> About this exercise
What you give back must match the records below exactly.

Excerpted data Start Marker

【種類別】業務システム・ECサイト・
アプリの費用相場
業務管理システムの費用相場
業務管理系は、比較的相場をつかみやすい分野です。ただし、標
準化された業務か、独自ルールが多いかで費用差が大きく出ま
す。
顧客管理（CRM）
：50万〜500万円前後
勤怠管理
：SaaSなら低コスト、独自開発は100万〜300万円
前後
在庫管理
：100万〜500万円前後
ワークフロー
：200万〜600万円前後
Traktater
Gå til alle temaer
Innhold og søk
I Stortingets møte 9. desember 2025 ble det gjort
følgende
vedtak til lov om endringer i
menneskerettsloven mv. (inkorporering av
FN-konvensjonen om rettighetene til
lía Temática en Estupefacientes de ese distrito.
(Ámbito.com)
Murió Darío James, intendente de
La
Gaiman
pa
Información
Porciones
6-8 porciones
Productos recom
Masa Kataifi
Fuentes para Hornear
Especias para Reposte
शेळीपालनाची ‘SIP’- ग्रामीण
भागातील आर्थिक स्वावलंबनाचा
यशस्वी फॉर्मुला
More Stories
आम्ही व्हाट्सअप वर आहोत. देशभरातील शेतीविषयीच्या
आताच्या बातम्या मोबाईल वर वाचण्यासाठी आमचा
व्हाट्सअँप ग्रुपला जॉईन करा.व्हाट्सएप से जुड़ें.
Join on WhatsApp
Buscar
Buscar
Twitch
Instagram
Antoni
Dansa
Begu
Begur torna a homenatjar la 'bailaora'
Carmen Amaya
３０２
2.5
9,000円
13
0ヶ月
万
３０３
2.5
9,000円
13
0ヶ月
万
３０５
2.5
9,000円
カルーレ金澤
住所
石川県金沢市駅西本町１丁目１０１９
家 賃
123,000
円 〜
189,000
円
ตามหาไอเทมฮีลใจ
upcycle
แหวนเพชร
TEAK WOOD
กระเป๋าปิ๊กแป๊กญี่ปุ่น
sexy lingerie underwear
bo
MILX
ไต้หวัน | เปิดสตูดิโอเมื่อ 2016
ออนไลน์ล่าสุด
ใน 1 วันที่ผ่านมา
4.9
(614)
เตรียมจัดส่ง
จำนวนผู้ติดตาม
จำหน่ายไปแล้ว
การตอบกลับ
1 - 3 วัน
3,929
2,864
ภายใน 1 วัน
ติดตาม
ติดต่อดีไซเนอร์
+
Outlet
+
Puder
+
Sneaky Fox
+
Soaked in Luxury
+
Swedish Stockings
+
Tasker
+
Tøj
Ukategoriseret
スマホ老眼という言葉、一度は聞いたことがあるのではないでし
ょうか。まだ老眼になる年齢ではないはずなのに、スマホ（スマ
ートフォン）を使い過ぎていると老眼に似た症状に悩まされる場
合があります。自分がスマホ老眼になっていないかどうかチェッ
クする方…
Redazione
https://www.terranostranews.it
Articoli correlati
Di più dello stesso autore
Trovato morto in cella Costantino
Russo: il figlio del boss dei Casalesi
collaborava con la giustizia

Excerpted data End Marker

> Reply to the exercise
【種類別】業務システム・ECサイト・
アプリの費用相場
業務管理システムの費用相場
業務管理系は、比較的相場をつかみやすい分野です。ただし、標
準化された業務か、独自ルールが多いかで費用差が大きく出ま
す。
顧客管理（CRM）
：50万〜500万円前後
勤怠管理
：SaaSなら低コスト、独自開発は100万〜300万円
前後
在庫管理
：100万〜500万円前後
ワークフロー
：200万〜600万円前後
Traktater
Gå til alle temaer
Innhold og søk
I Stortingets møte 9. desember 2025 ble det gjort
følgende
vedtak til lov om endringer i
menneskerettsloven mv. (inkorporering av
FN-konvensjonen om rettighetene til
lía Temática en Estupefacientes de ese distrito.
(Ámbito.com)
Murió Darío James, intendente de
La
Gaiman
pa
Información
Porciones
6-8 porciones
Productos recom
Masa Kataifi
Fuentes para Hornear
Especias para Reposte
शेळीपालनाची ‘SIP’- ग्रामीण
भागातील आर्थिक स्वावलंबनाचा
यशस्वी फॉर्मुला
More Stories
आम्ही व्हाट्सअप वर आहोत. देशभरातील शेतीविषयीच्या
आताच्या बातम्या मोबाईल वर वाचण्यासाठी आमचा
व्हाट्सअँप ग्रुपला जॉईन करा.व्हाट्सएप से जुड़ें.
Join on WhatsApp
Buscar
Buscar
Twitch
Instagram
Antoni
Dansa
Begu
Begur torna a homenatjar la 'bailaora'
Carmen Amaya
３０２
2.5
9,000円
13
0ヶ月
万
３０３
2.5
9,000円
13
0ヶ月
万
３０５
2.5
9,000円
カルーレ金澤
住所
石川県金沢市駅西本町１丁目１０１９
家 賃
123,000
円 〜
189,000
円
ตามหาไอเทมฮีลใจ
upcycle
แหวนเพชร
TEAK WOOD
กระเป๋าปิ๊กแป๊กญี่ปุ่น
sexy lingerie underwear
bo
MILX
ไต้หวัน | เปิดสตูดิโอเมื่อ 2016
ออนไลน์ล่าสุด
ใน 1 วันที่ผ่านมา
4.9
(614)
เตรียมจัดส่ง
จำนวนผู้ติดตาม
จำหน่ายไปแล้ว
การตอบกลับ
1 - 3 วัน
3,929
2,864
ภายใน 1 วัน
ติดตาม
ติดต่อดีไซเนอร์
+
Outlet
+
Puder
+
Sneaky Fox
+
Soaked in Luxury
+
Swedish Stockings
+
Tasker
+
Tøj
Ukategoriseret
スマホ老眼という言葉、一度は聞いたことがあるのではないでし
ょうか。まだ老眼になる年齢ではないはずなのに、スマホ（スマ
ートフォン）を使い過ぎていると老眼に似た症状に悩まされる場
合があります。自分がスマホ老眼になっていないかどうかチェッ
クする方…
Redazione
https://www.terranostranews.it
Articoli correlati
Di più dello stesso autore
Trovato morto in cella Costantino
Russo: il figlio del boss dei Casalesi
collaborava con la giustizia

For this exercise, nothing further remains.